Data items
▽

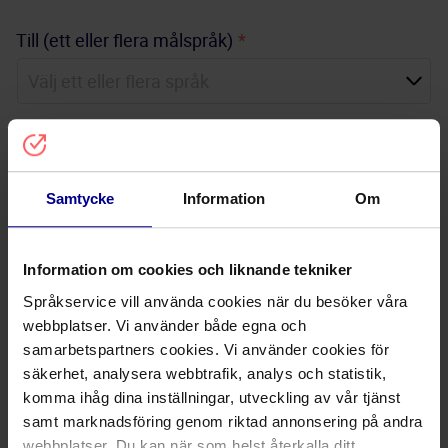
Till (ett eller flera målspråk)
*
Nivå
Samtycke
Information
Om
Information om cookies och liknande tekniker
Språkservice vill använda cookies när du besöker våra
webbplatser. Vi använder både egna och
samarbetspartners cookies. Vi använder cookies för
säkerhet, analysera webbtrafik, analys och statistik,
komma ihåg dina inställningar, utveckling av vår tjänst
Här kan du ladda upp eventuellt material. Klicka eller dra
samt marknadsföring genom riktad annonsering på andra
och släpp din fil här. Max 70MB
webbplatser. Du kan när som helst återkalla ditt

△

#### [What this task involves]
Search the entries above for lines containing the word "cookies", and copy each one.

#### [Your response]
Information om cookies och liknande tekniker
Språkservice vill använda cookies när du besöker våra
samarbetspartners cookies. Vi använder cookies för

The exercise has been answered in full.